[Saved entries]
----------------
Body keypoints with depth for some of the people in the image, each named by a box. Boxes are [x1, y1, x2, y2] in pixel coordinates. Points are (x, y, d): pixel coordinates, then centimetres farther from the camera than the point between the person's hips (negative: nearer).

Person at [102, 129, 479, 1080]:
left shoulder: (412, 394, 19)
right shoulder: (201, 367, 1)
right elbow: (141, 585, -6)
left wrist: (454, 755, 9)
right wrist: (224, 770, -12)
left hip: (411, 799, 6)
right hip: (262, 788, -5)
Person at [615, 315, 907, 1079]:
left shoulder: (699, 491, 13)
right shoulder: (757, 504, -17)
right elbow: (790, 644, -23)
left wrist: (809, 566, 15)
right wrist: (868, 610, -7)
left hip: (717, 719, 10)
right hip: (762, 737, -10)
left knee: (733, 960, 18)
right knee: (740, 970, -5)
----------------
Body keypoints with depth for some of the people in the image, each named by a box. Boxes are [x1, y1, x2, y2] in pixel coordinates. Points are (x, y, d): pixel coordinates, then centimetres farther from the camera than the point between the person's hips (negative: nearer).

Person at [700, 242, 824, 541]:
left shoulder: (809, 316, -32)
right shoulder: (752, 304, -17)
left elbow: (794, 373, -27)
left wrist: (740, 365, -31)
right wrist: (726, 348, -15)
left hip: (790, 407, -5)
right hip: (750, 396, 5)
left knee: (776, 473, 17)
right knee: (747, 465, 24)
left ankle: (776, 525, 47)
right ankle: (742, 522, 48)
----------------
• **ASSIGNED TASK**
Rewrite only the listing lines from the line holding "right wrist: (224, 770, -12)" through the line holding "right knee: (740, 970, -5)", inclusive. Lower every number in the keypoint values (both pixel coordinates and depth) by 65, and keep everything else as it is.

• **ANSWER TO THIS TASK**
right wrist: (159, 705, -77)
left hip: (346, 734, -59)
right hip: (197, 723, -70)
Person at [615, 315, 907, 1079]:
left shoulder: (634, 426, -52)
right shoulder: (692, 439, -82)
right elbow: (725, 579, -88)
left wrist: (744, 501, -50)
right wrist: (803, 545, -72)
left hip: (652, 654, -55)
right hip: (697, 672, -75)
left knee: (668, 895, -47)
right knee: (675, 905, -70)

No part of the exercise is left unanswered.